Task objective:
Update the records below by replacing "SNELLE LEVERING" with "SNELLE BEZORGING" and leaving all other text unchanged. Omit the pictures from your output.
Input material Block Start
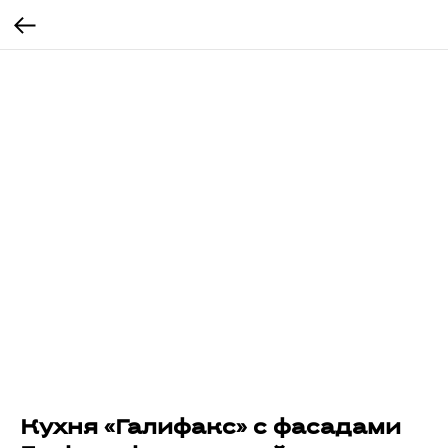
Кухня «Галифакс» с фасадами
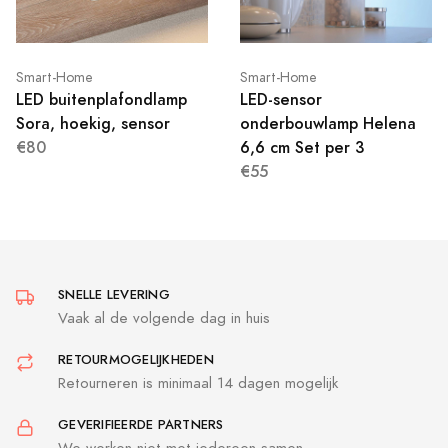
Smart-Home
Smart-Home
LED buitenplafondlamp
LED-sensor
Sora, hoekig, sensor
onderbouwlamp Helena
€80
6,6 cm Set per 3
€55
SNELLE LEVERING
Vaak al de volgende dag in huis
RETOURMOGELIJKHEDEN
Retourneren is minimaal 14 dagen mogelijk
GEVERIFIEERDE PARTNERS
We werken niet met iedereen samen..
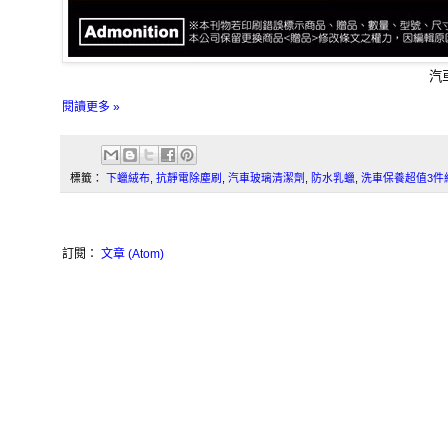
汽
閱讀更多 »
標籤：
下蠟絨布
,
抗靜電除塵刷
,
汽車玻璃清潔劑
,
防水乳蠟
,
洗車保養超值3件
訂閱：
文章 (Atom)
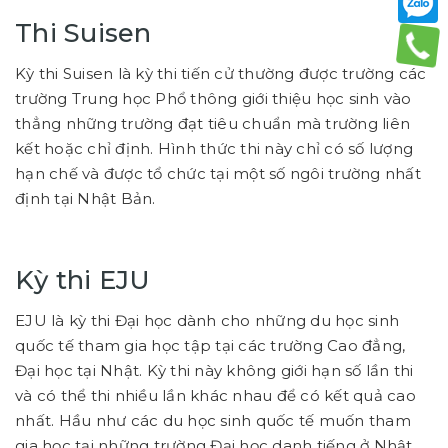
Thi Suisen
Kỳ thi Suisen là kỳ thi tiến cử thường được trường các
trường Trung học Phổ thông giới thiệu học sinh vào
thẳng những trường đạt tiêu chuẩn mà trường liên
kết hoặc chỉ định. Hình thức thi này chỉ có số lượng
hạn chế và được tổ chức tại một số ngôi trường nhất
định tại Nhật Bản.
Kỳ thi EJU
EJU là kỳ thi Đại học dành cho những du học sinh
quốc tế tham gia học tập tại các trường Cao đẳng,
Đại học tại Nhật. Kỳ thi này không giới hạn số lần thi
và có thể thi nhiều lần khác nhau để có kết quả cao
nhất. Hầu như các du học sinh quốc tế muốn tham
gia học tại những trường Đại học danh tiếng ở Nhật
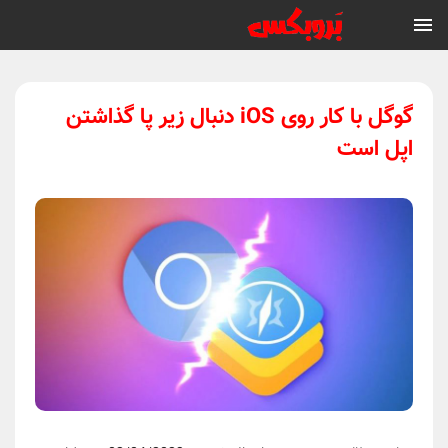
گوگل با کار روی iOS دنبال زیر پا گذاشتن
اپل است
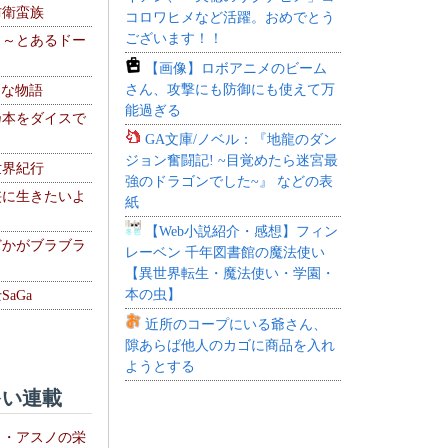
防衛蛮族
コロワヒメなど活躍。おめでとう
ございます！！
 ～とあるドー
～
【画像】ロボアニメのビーム
さん、攻撃にも防御にも使えて万
！な物語
能過ぎる
乃本をダイスで
GA文庫/ノベル：『地龍のダン
ジョン奮闘記! ~目覚めたら迷宮最
世界紀行
強のドラゴンでした~』 などの表
侠に生きたいよ
紙
【Web小説紹介・感想】フィン
どかがブラブラ
レーベン 千年図書館の魔法使い
【異世界転生・魔法使い・学園・
本の虫】
aGa
近所のコープにいる爺さん、
隙あらば他人のカゴに商品を入れ
ようとする
い連載
ト・アスノの栄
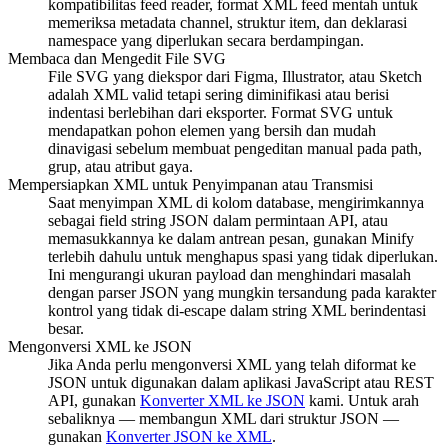
kompatibilitas feed reader, format XML feed mentah untuk
memeriksa metadata channel, struktur item, dan deklarasi
namespace yang diperlukan secara berdampingan.
Membaca dan Mengedit File SVG
File SVG yang diekspor dari Figma, Illustrator, atau Sketch
adalah XML valid tetapi sering diminifikasi atau berisi
indentasi berlebihan dari eksporter. Format SVG untuk
mendapatkan pohon elemen yang bersih dan mudah
dinavigasi sebelum membuat pengeditan manual pada path,
grup, atau atribut gaya.
Mempersiapkan XML untuk Penyimpanan atau Transmisi
Saat menyimpan XML di kolom database, mengirimkannya
sebagai field string JSON dalam permintaan API, atau
memasukkannya ke dalam antrean pesan, gunakan Minify
terlebih dahulu untuk menghapus spasi yang tidak diperlukan.
Ini mengurangi ukuran payload dan menghindari masalah
dengan parser JSON yang mungkin tersandung pada karakter
kontrol yang tidak di-escape dalam string XML berindentasi
besar.
Mengonversi XML ke JSON
Jika Anda perlu mengonversi XML yang telah diformat ke
JSON untuk digunakan dalam aplikasi JavaScript atau REST
API, gunakan
Konverter XML ke JSON
kami. Untuk arah
sebaliknya — membangun XML dari struktur JSON —
gunakan
Konverter JSON ke XML
.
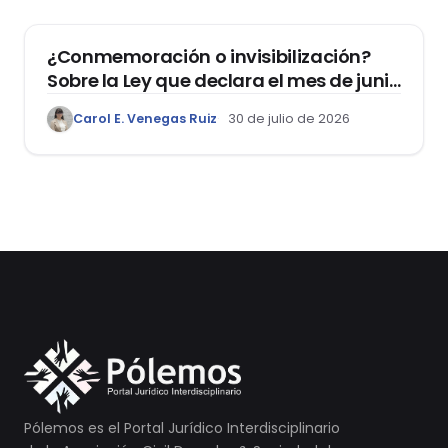
¿Conmemoración o invisibilización?
Sobre la Ley que declara el mes de junio
como el “Mes de la Vida y la Familia”
Carol E. Venegas Ruiz
30 de julio de 2026
Pólemos es el Portal Jurídico Interdisciplinario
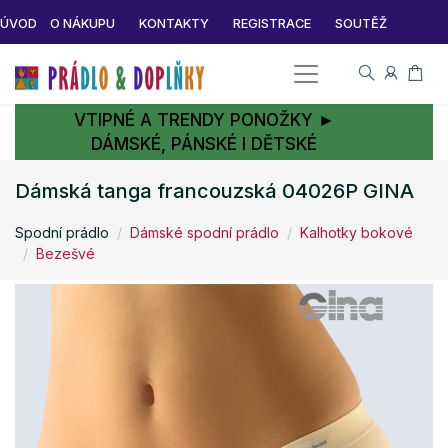
ÚVOD
O NÁKUPU
KONTAKTY
REGISTRACE
SOUTĚŽ
VTIPNÉ A TRENDY PONOŽKY ►
DÁMSKÉ, PÁNSKÉ I DĚTSKÉ
Dámská tanga francouzská 04026P GINA
Spodní prádlo
Dámské spodní prádlo
Kalhotky bokové
Bezešvé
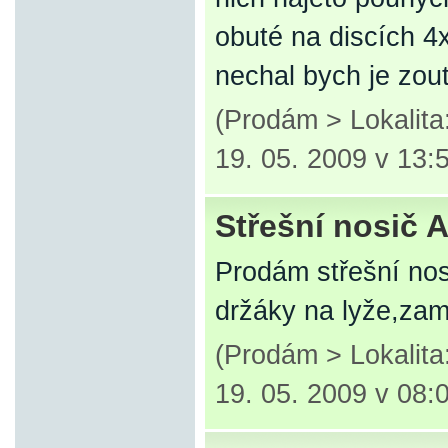
obuté na discích 4
nechal bych je zout
(Prodám > Lokalit
19. 05. 2009 v 13:
Střešní nosič 
Prodám střešní nos
držáky na lyže,zam
(Prodám > Lokalit
19. 05. 2009 v 08:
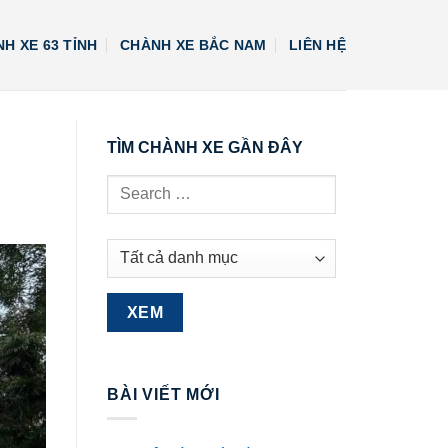
H XE 63 TỈNH
CHÀNH XE BẮC NAM
LIÊN HỆ
TÌM CHÀNH XE GẦN ĐÂY
BÀI VIẾT MỚI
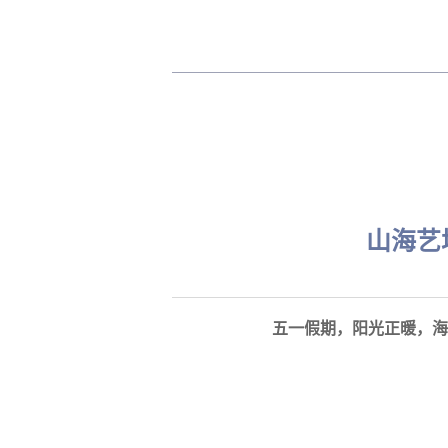
山海艺
五一假期，阳光正暖，海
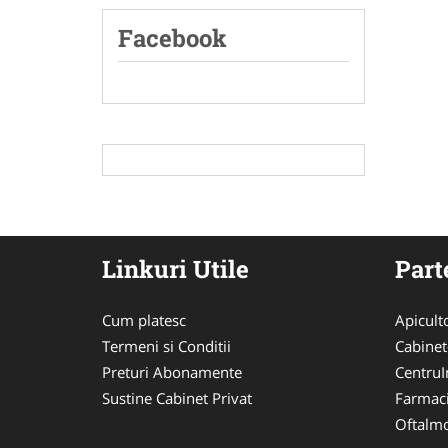
Facebook
Linkuri Utile
Part
Cum platesc
Apicult
Termeni si Conditii
Cabinet
Preturi Abonamente
CentruIn
Sustine Cabinet Privat
Farmac
Oftalmo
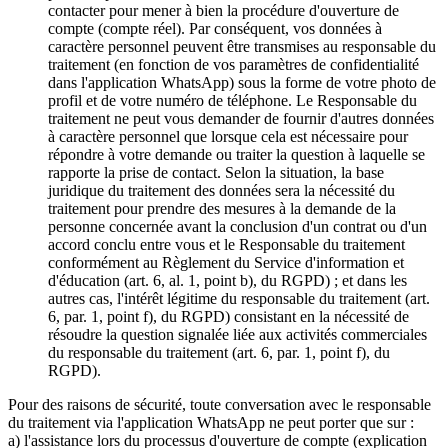
contacter pour mener à bien la procédure d'ouverture de
compte (compte réel). Par conséquent, vos données à
caractère personnel peuvent être transmises au responsable du
traitement (en fonction de vos paramètres de confidentialité
dans l'application WhatsApp) sous la forme de votre photo de
profil et de votre numéro de téléphone. Le Responsable du
traitement ne peut vous demander de fournir d'autres données
à caractère personnel que lorsque cela est nécessaire pour
répondre à votre demande ou traiter la question à laquelle se
rapporte la prise de contact. Selon la situation, la base
juridique du traitement des données sera la nécessité du
traitement pour prendre des mesures à la demande de la
personne concernée avant la conclusion d'un contrat ou d'un
accord conclu entre vous et le Responsable du traitement
conformément au Règlement du Service d'information et
d'éducation (art. 6, al. 1, point b), du RGPD) ; et dans les
autres cas, l'intérêt légitime du responsable du traitement (art.
6, par. 1, point f), du RGPD) consistant en la nécessité de
résoudre la question signalée liée aux activités commerciales
du responsable du traitement (art. 6, par. 1, point f), du
RGPD).
Pour des raisons de sécurité, toute conversation avec le responsable
du traitement via l'application WhatsApp ne peut porter que sur :
a) l'assistance lors du processus d'ouverture de compte (explication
Input material Block End
Task answer:
Кухня «Галифакс» с фасадами
Smart-Home
Smart-Home
LED buitenplafondlamp
LED-sensor
Sora, hoekig, sensor
onderbouwlamp Helena
€80
6,6 cm Set per 3
€55
SNELLE BEZORGING
Vaak al de volgende dag in huis
RETOURMOGELIJKHEDEN
Retourneren is minimaal 14 dagen mogelijk
GEVERIFIEERDE PARTNERS
We werken niet met iedereen samen..
汽
閱讀更多 »
標籤：
下蠟絨布
,
抗靜電除塵刷
,
汽車玻璃清潔劑
,
防水乳蠟
,
洗車保養超值3件
訂閱：
文章 (Atom)
Thi Suisen
Kỳ thi Suisen là kỳ thi tiến cử thường được trường các
trường Trung học Phổ thông giới thiệu học sinh vào
thẳng những trường đạt tiêu chuẩn mà trường liên
kết hoặc chỉ định. Hình thức thi này chỉ có số lượng
hạn chế và được tổ chức tại một số ngôi trường nhất
định tại Nhật Bản.
Kỳ thi EJU
EJU là kỳ thi Đại học dành cho những du học sinh
quốc tế tham gia học tập tại các trường Cao đẳng,
Đại học tại Nhật. Kỳ thi này không giới hạn số lần thi
và có thể thi nhiều lần khác nhau để có kết quả cao
nhất. Hầu như các du học sinh quốc tế muốn tham
gia học tại những trường Đại học danh tiếng ở Nhật
گوگل با کار روی iOS دنبال زیر پا گذاشتن
اپل است
防衛蛮族
コロワヒメなど活躍。おめでとう
ございます！！
 ～とあるドー
～
【画像】ロボアニメのビーム
さん、攻撃にも防御にも使えて万
！な物語
能過ぎる
乃本をダイスで
GA文庫/ノベル：『地龍のダン
ジョン奮闘記! ~目覚めたら迷宮最
世界紀行
強のドラゴンでした~』 などの表
侠に生きたいよ
紙
【Web小説紹介・感想】フィン
どかがブラブラ
レーベン 千年図書館の魔法使い
【異世界転生・魔法使い・学園・
本の虫】
aGa
近所のコープにいる爺さん、
隙あらば他人のカゴに商品を入れ
ようとする
い連載
ト・アスノの栄
kompatibilitas feed reader, format XML feed mentah untuk
memeriksa metadata channel, struktur item, dan deklarasi
namespace yang diperlukan secara berdampingan.
Membaca dan Mengedit File SVG
File SVG yang diekspor dari Figma, Illustrator, atau Sketch
adalah XML valid tetapi sering diminifikasi atau berisi
indentasi berlebihan dari eksporter. Format SVG untuk
mendapatkan pohon elemen yang bersih dan mudah
dinavigasi sebelum membuat pengeditan manual pada path,
grup, atau atribut gaya.
Mempersiapkan XML untuk Penyimpanan atau Transmisi
Saat menyimpan XML di kolom database, mengirimkannya
sebagai field string JSON dalam permintaan API, atau
memasukkannya ke dalam antrean pesan, gunakan Minify
terlebih dahulu untuk menghapus spasi yang tidak diperlukan.
Ini mengurangi ukuran payload dan menghindari masalah
dengan parser JSON yang mungkin tersandung pada karakter
kontrol yang tidak di-escape dalam string XML berindentasi
besar.
Mengonversi XML ke JSON
Jika Anda perlu mengonversi XML yang telah diformat ke
JSON untuk digunakan dalam aplikasi JavaScript atau REST
API, gunakan
Konverter XML ke JSON
kami. Untuk arah
sebaliknya — membangun XML dari struktur JSON —
gunakan
Konverter JSON ke XML
.
¿Conmemoración o invisibilización?
Sobre la Ley que declara el mes de junio
como el “Mes de la Vida y la Familia”
Carol E. Venegas Ruiz
30 de julio de 2026
Pólemos es el Portal Jurídico Interdisciplinario
ÚVOD
O NÁKUPU
KONTAKTY
REGISTRACE
SOUTĚŽ
VTIPNÉ A TRENDY PONOŽKY ►
DÁMSKÉ, PÁNSKÉ I DĚTSKÉ
Dámská tanga francouzská 04026P GINA
Spodní prádlo
Dámské spodní prádlo
Kalhotky bokové
Bezešvé
obuté na discích 4
nechal bych je zout
(Prodám > Lokalit
19. 05. 2009 v 13:
Střešní nosič 
Prodám střešní nos
držáky na lyže,zam
(Prodám > Lokalit
19. 05. 2009 v 08:
H XE 63 TỈNH
CHÀNH XE BẮC NAM
LIÊN HỆ
TÌM CHÀNH XE GẦN ĐÂY
BÀI VIẾT MỚI
山海艺
五一假期，阳光正暖，海
Facebook
Linkuri Utile
Part
Cum platesc
Apicult
Termeni si Conditii
Cabinet
Preturi Abonamente
CentruIn
Sustine Cabinet Privat
Farmac
Oftalmo
contacter pour mener à bien la procédure d'ouverture de
compte (compte réel). Par conséquent, vos données à
caractère personnel peuvent être transmises au responsable du
traitement (en fonction de vos paramètres de confidentialité
dans l'application WhatsApp) sous la forme de votre photo de
profil et de votre numéro de téléphone. Le Responsable du
traitement ne peut vous demander de fournir d'autres données
à caractère personnel que lorsque cela est nécessaire pour
répondre à votre demande ou traiter la question à laquelle se
rapporte la prise de contact. Selon la situation, la base
juridique du traitement des données sera la nécessité du
traitement pour prendre des mesures à la demande de la
personne concernée avant la conclusion d'un contrat ou d'un
accord conclu entre vous et le Responsable du traitement
conformément au Règlement du Service d'information et
d'éducation (art. 6, al. 1, point b), du RGPD) ; et dans les
autres cas, l'intérêt légitime du responsable du traitement (art.
6, par. 1, point f), du RGPD) consistant en la nécessité de
résoudre la question signalée liée aux activités commerciales
du responsable du traitement (art. 6, par. 1, point f), du
RGPD).
Pour des raisons de sécurité, toute conversation avec le responsable
du traitement via l'application WhatsApp ne peut porter que sur :
a) l'assistance lors du processus d'ouverture de compte (explication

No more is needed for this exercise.